The world’s carbon budget is rapidly diminishing. A new assessment revealed that 50 per cent of the remaining carbon budget will likely be exhausted in just over three years if the global carbon dioxide (CO2) emissions persist at 2024 levels.
The remaining carbon budget is the net amount of carbon dioxide humans can still emit without exceeding a 1.5-degree Celsius global warming limit.
The remaining carbon budget for 1.5°C, 1.6°C, 1.7°C and 2°C is 130 gigatonnes of carbon dioxide (Gt CO2), 310 Gt CO2, 490 Gt CO2 and 1050 Gt CO2, respectively.
These findings are a part of the Indicators of Global Climate Change (IGCC), which provides policymakers with annual updates on the latest scientific understanding of the state of selected critical indicators of the climate system.
The study also estimated that human-induced warming for 2024 reached 1.36°C. The rate of warming has been particularly high, with a 0.27°C increase per decade between 2015 and 2024. This suggests that continued emissions at current levels could lead to human-induced global warming reaching 1.5°C in around five years.
The high rate of warming, according to the analysis, is driven by two factors. The first is a combination of greenhouse gas emissions, which reached an all-time high of 53.6 Gt CO2e per year over the last decade (2014–2023).
The second is the reduction in strength of aerosol cooling. Aerosols are small particles that can cool the atmosphere. When fossil fuel is burned, they release sulphate particles and sulphur dioxide, which can reflect sunlight and make the atmosphere cooler. However, Europe’s air pollutant regulations have led to a decrease in atmospheric aerosols, thereby diminishing their cooling effect.
The analysis highlighted that the average decadal greenhouse gas emissions have increased steadily since the 1970s, driven primarily by increasing CO2 emissions from fossil fuel and industry, but also rising emissions of methane and nitrous oxide.
The analysis “shows that global greenhouse gas emissions are at a long-term high, yet there are signs that their rate of increase has slowed,” the paper read.
Also since the 1970s, there has been a persistent imbalance in the Earth energy system or Earth energy imbalance (EEI), a global warming indicator that provides a measure of accumulated surplus energy (heating) in the climate system.
The EEI value during 1975–1994 was estimated to be 0.43 watts per square metre (W / m2), which is more than doubled to 0.89 W / m2 during 2005–2024.

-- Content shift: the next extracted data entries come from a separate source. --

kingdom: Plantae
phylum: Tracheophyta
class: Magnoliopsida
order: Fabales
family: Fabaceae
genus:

Oceans are bearing the brunt of this imbalance, as they absorb more than 90 per cent of anthropogenic heat. The study highlighted a robust increase in ocean warming, particularly at depths of 700–2000 metres below the surface, observed since the 1990s.
This change in global energy inventory drives global mean sea level rise through two mechanisms: The thermal expansion of water as it warms and the increased addition of water from land-based ice reservoirs like glaciers and ice sheets.
The global mean sea level has risen by 26.1 millimetres (mm) between 2019 and 2024. The total global mean sea-level rise is estimated to be 228 mm for the period 1901–2024, averaging an annual rise of 1.85 mm.
“This is a critical decade: Human-induced global warming rates are at their highest historical level, and 1.5°C global warming might be expected to be reached or exceeded in around five years in the absence of cooling from major volcanic eruptions,” the researchers wrote in the analysis.